Mammoth Cave, located in the south-central part of the state, is the longest cave system in the world. Native Americans explored and used the cave as early as 4,800 years ago. During the Early Woodland period -- 3,000 to 2,200 years ago -- they mined the cave for gypsum (perhaps to use as plaster or white paint) and mirabalite (known for its laxative effect).

"Many other caves were also entered and explored prehistorically -- hundreds by a conservative estimate," said Patty Jo Watson, Ph.D., the Edward Mallinckrodt Distinguished University Professor in Arts & Sciences and consultant on the project. "But the fairly intensive mineral mining in Mammoth and Salts Cave [also in Kentucky] is unusual. Most caves were probably used as mortuary places, or places to contact the supernatural world below the Earth's surface. Caves were special places for the prehistoric people who went into them. They did not enter the dark zone casually or in a workaday mode."

Mammoth Cave has been a national park since 1941, and the project has been conducted under the auspices of the National Park Service. Park managers had wanted to inventory the cave for some time. Robert Ward, park historian and co-principal investigator on the project, explained that by knowing what and where everything in the cave is, the park service is better able to preserve the cave's cultural and natural heritage.

Volunteers from Earthwatch, a nonprofit organization that connects amateur volunteers with scientific researchers all around the world, have provided key help.

"The stars really lined up for this project," Ward said. "We needed help, but we realized it would be very labor intensive and expensive. Hooking up with Earthwatch gave us a predictable way to do this project and provides us with a unique source of helpers."

Ward said working with Crothers is "one of the things that has made this project such a pleasure. He has a very dry, wry sense of humor, and yet he is very nurturing, supportive and collegial."

Crothers, also a co-principal investigator, has led the project for all but the first year. (Mary Kennedy, then a graduate student in anthropology here, first established it.) Charles Swedlund, of Southern Illinois University-Carbondale, is the third co-principal investigator.

The project's three-mile stretch, known as the Upper Trunk, is one of the largest and widest passageways and includes the only natural entrance used on cave tours. It is heavily traveled -- about 150,000 people visit annually.

Throughout the project, two crews of 10 Earthwatch vol-unteers work each summer and two more each fall for 10 days each. Each crew is divided into three groups. The first searches for artifacts, marking them with flags; the second group photographs, sketches and describes the items and their locations; and the last group uses a digital theodolite with infrared light to record the exact location of each artifact.

To date more than 8,000 artifacts have been documented. These include digging sticks, mussel shell scrapers, gourd containers, remnants from torches, cordage, twined slippers and fragments of other twined textiles which may have been pouches or bags.
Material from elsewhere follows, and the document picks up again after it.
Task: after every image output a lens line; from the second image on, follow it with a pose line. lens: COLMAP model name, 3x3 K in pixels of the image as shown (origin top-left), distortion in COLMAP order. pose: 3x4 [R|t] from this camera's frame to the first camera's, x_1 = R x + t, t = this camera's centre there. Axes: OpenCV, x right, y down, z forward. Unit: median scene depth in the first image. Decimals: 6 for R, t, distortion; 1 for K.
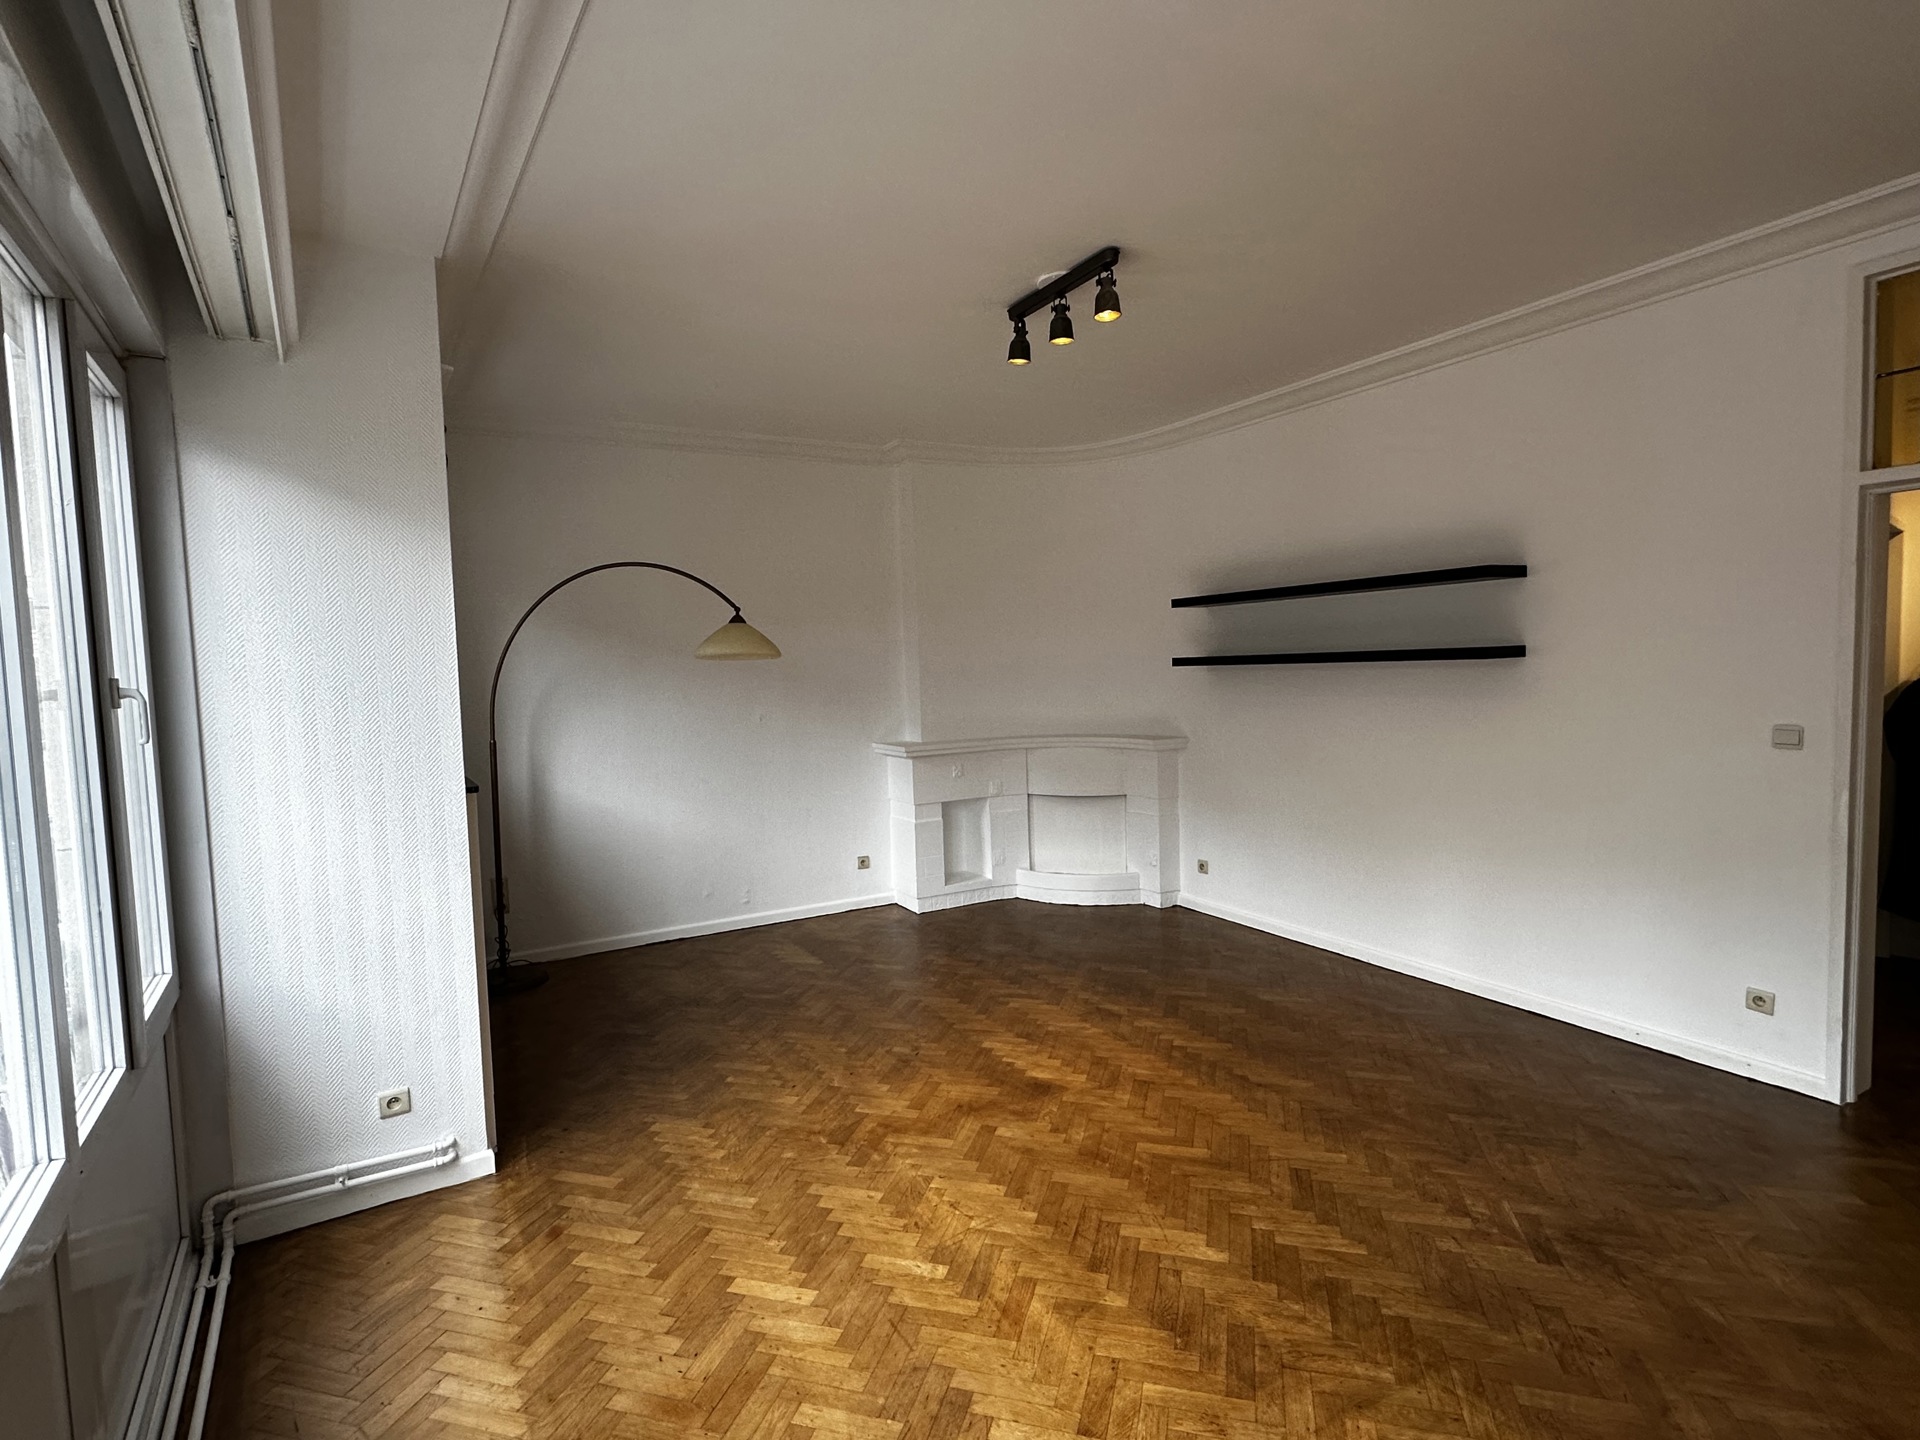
lens RADIAL K [[935.1, 0, 960.0], [0, 935.1, 720.0], [0, 0, 1]] dist [-0.000050, -0.000441]
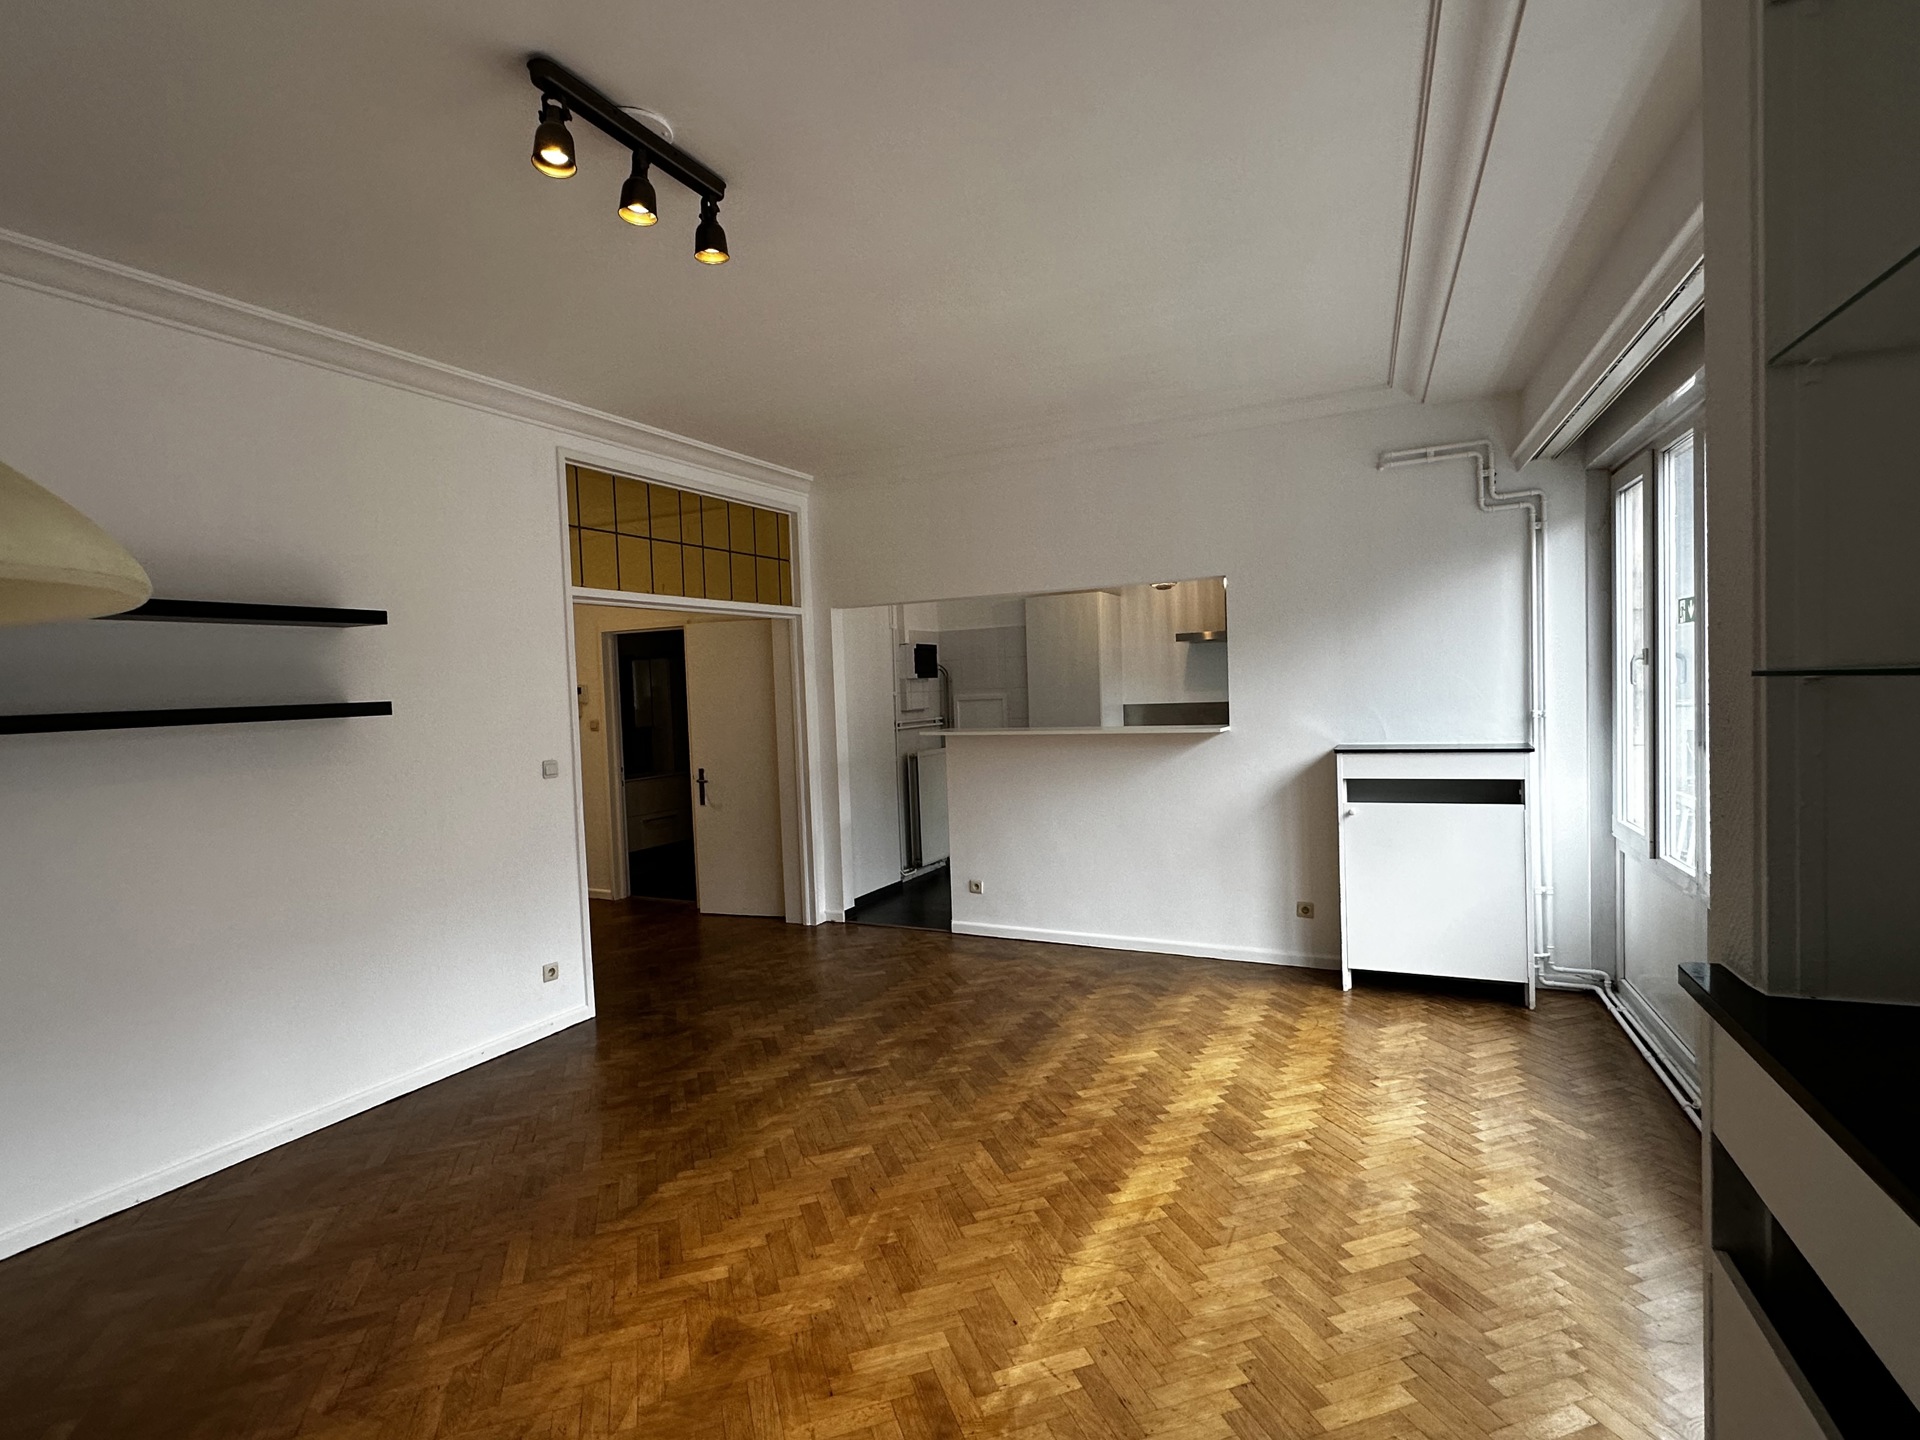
lens RADIAL K [[935.1, 0, 960.0], [0, 935.1, 720.0], [0, 0, 1]] dist [-0.000050, -0.000441]
pose [[-0.547296, 0.021122, 0.836673, -0.542103], [0.103180, 0.993758, 0.042406, -0.046276], [-0.830555, 0.109536, -0.546059, 1.148040]]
Several pictographs also have been found. Most are simple geometric designs -- spirals, cross hatching and wavy lines. By far the largest artifact category is paleofeces, which have provided detailed information on ancient diet, including evidence that Native Americans were eating such domesticated plants as sunflower, sumpweed, goosefoot and maygrass. Hormonal analyses have been conducted on 12 paleofecal samples to determine the gender of the cave users -- all male so far. Efforts to recover DNA information are being undertaken now.

Work in the Upper Trunk will be finished this year or next. Then the systematic analysis starts. "All this data has been collected and compiled, but not edited yet," Crothers said.

The next stage will be time consuming. Ward said with only slight exaggeration that the team could be "crunching data now till the end of our lives."

Said Watson: "The quantity and quality of both historic and especially prehistoric material in the main tourist areas of the cave definitely surprised us. Because of the fine scale of the documentation and the long-term nature of the project, George is able to produce quite detailed maps of hundreds of items revealing distributional patterns that cannot be detected without just this kind of pain-staking, methodical recording."